The thought process

November 24, 2013

The thought process

Rahat Jamil was in her early twenties when her parents started looking for proposals for her marriage. Fearing that her parents might marry her off to a man she didn’t know, she decided to tie the knot with the man she had just started seeing seven months earlier. "I was too scared to marry a guy whom I didn’t know, so the boy I was seeing was the next best thing." Unfortunately for Rahat, the next best thing turned out to be the biggest mistake she had made and the couple got divorced a year later.

Rahat’s story is emblematic of a deeply rooted mindset in our society. This mindset, fuelled on by continuous reinforcements from families, social groups and media, almost paralyses women into living a static life, detached and demotivated from looking for other avenues’ fulfilment. "The girls are in such a state of mind that they can’t focus on anything meaningful in the wait to get married", says Rahat. "For them, that is what completes their lives."

Ishrat, who worked in Pakistan for many years before recently moving to the US, agrees. "I remained in a fix as long as I kept worrying that I’m not married," she says. "But as soon as I accepted that it’s okay to be single, I realised how good my life is and that I don’t need the ‘married’ tag to make myself content with life."

It becomes increasingly clear that the problem lies with the thought process of women and the society around them that reinforces those ideas. "It is the social conditioning that comes through this society," says Maria, a documentary film-maker in her mid 30s. "It makes things worse when compared with what’s happening in developed countries. It is not as if we don’t know where the rest of the world is headed. Over here the idea of happiness is tied to procreation -- that as women having progeny is our main aim in life. But when we know there is another world out there where the society has moved beyond these archaic notions, it becomes so difficult to live here."

This idea of a woman’s worth, and her happiness, extends beyond attachment to mere procreation -- to morality. Rahat felt this when, after getting divorced, she decided to move to Islamabad for work. "No one would give me a portion to rent because I was going to live there alone." Eventually, Rahat had to ask her younger brother to come stay with her for a few weeks so they could rent a place. Even then, the house’s owners who lived on the ground floor of the house she rented, told her that they would be ‘keeping an eye’ on her.

This one incident signifies an obsession within our society to maintain, check, and control a woman’s morality and sexuality. "It is tough being unmarried, but it is even worse when you are divorced and single," says Rahat. "The society’s expectation from a divorcee changes and not in a good way. People are more suspicious of and make advances towards a divorcee as if a woman’s morals, ethics, and values are linked to her virginity."

Rameen, associated with a regional non-governmental organisation, feels that this country’s entire social structure needs to be overhauled for any kind of space to be created for single women. "Our legislation is retrogressive. It doesn’t favour women at all because of religious interpretations and our culture," she says. She believes that pro-women legislation is the first step towards creating an environment friendly for independent single women to not only survive but thrive on their own.
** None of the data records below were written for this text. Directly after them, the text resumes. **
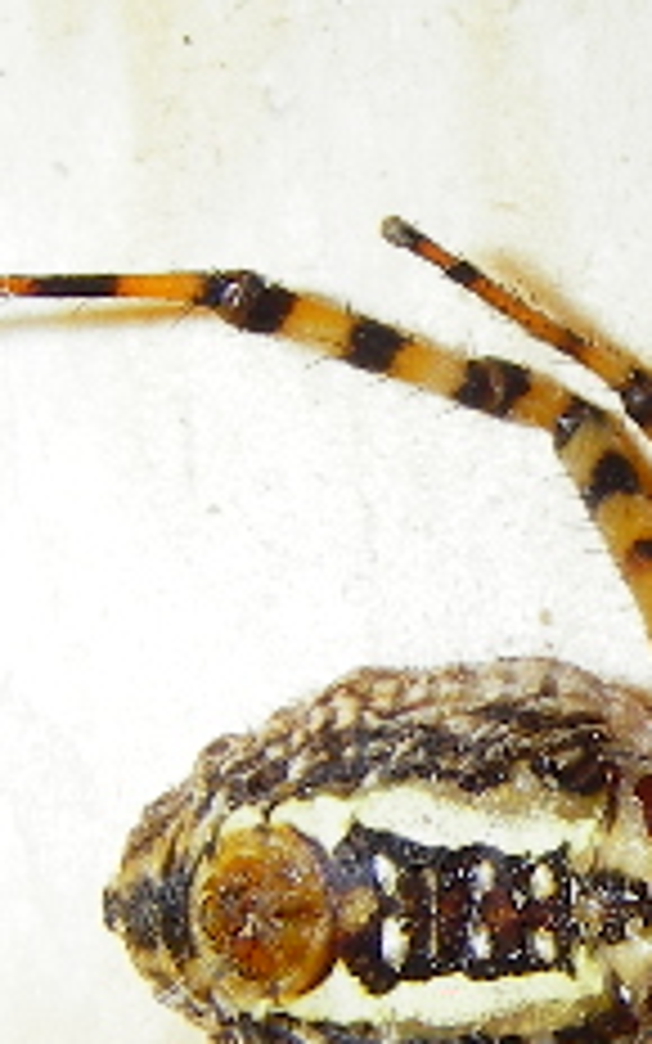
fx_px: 3156
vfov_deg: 18.6
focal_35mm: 111
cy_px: 814
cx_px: 746
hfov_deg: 11.6
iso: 50
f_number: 6.6
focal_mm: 6.3
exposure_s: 1/30
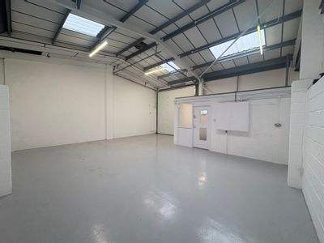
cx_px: 162
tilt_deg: -1.7
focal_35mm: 14
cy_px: 122
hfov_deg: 102.1
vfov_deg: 85.7
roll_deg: -0.6
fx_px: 131
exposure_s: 1/137
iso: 80
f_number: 2.2
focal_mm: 2.22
"Yes, we still have huge flaws on the implementation of the laws introduced by the previous governments," she admits, "but it was because of this legislation against harassment at workplace that a Punjab University lecturer was able to stand up against the university’s vice chancellor."

These small individual acts can multiply to create a domino effect to change societal attitudes towards women. On a larger scale, Ishrat feels that the media can play a major role in creating awareness. "A big majority of girls and women follow entertainment channels and morning shows," she says. "These shows can introduce new ideas as much as they are reinforcing existing norms. Morning shows that are popular for arranging marriages on air, could invite single women and celebrate their stories."
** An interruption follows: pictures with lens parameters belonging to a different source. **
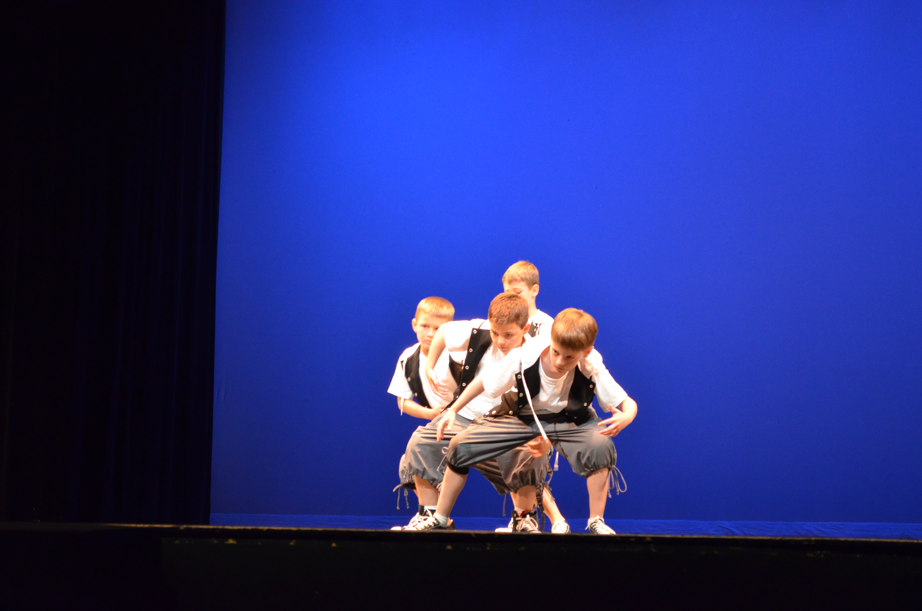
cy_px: 306
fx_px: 2109
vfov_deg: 16.5
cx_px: 461
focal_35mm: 82
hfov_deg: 24.7
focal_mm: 55
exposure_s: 1/30
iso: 2200
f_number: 5.6
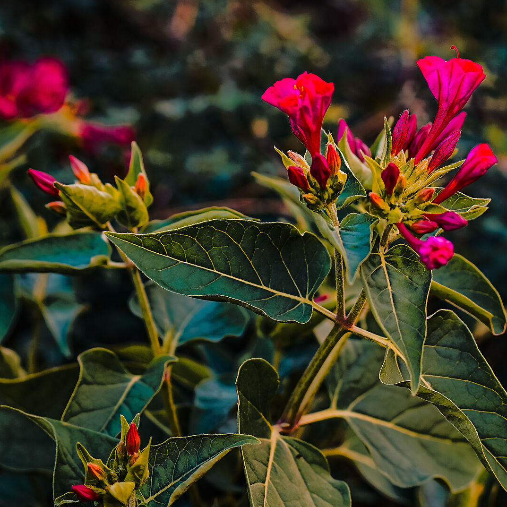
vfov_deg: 13.1
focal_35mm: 133
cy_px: 222
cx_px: 331
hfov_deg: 13.1
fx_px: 2204
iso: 100
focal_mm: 70
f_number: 4
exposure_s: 1/125
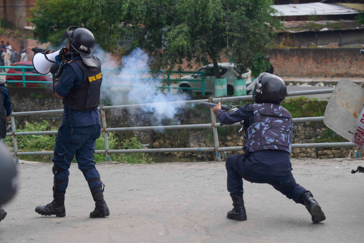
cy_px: 122
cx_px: 182
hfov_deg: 22.1
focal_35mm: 92
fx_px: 930
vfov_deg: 14.9
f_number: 4
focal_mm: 92
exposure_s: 1/2000
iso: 800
In addition to maintaining their quality of life by choosing what they want to do, it is also important for women to realise that the decisions they make have a ripple effect. Rameen, who is in her 30s and is single by choice, credits her mother for breaking the conventional boundaries. "My parents were in a bad marriage," she says. "My mother decided to do something about it. She divorced my father and remarried. Now, decades later, I’ve never seen my parents happier in their separate lives."

Rameen feels if her mother had stayed in the marriage, all her children would have probably followed the same path of domesticity out of tradition. But now each of her siblings has made a choice. "Two of us are married, two are still single," says Rameen. "We all support each other and we are happy in our lives. That is what matters."

The importance of a support system is reiterated by all women TNS spoke with. If the families of single women fail to provide them with a support structure, there needs to be a concerted effort for women to find support within each other. Ishrat, during the course of correspondence with TNS, gets inspired to set up an online forum to give single women an avenue to find support and share new ideas.

Also read: The taboo subject

Maria feels that even if women have support of family or friends, they still have the tendency to compound the problem in their minds. "Single unmarried women don’t have the limitations that married women do," she says. "Neither do they have the stigma that divorced women feel they carry. We are somewhere in between. We can either take advantage of that and have a positive outlook, or we can choose to look at the glass half empty. If you have a supportive family, and the kind of attitude that says ‘sticks and stones can break my bones, but words will never hurt me’, it can be a good life for you."

 

Names have been changed to protect the privacy of the women.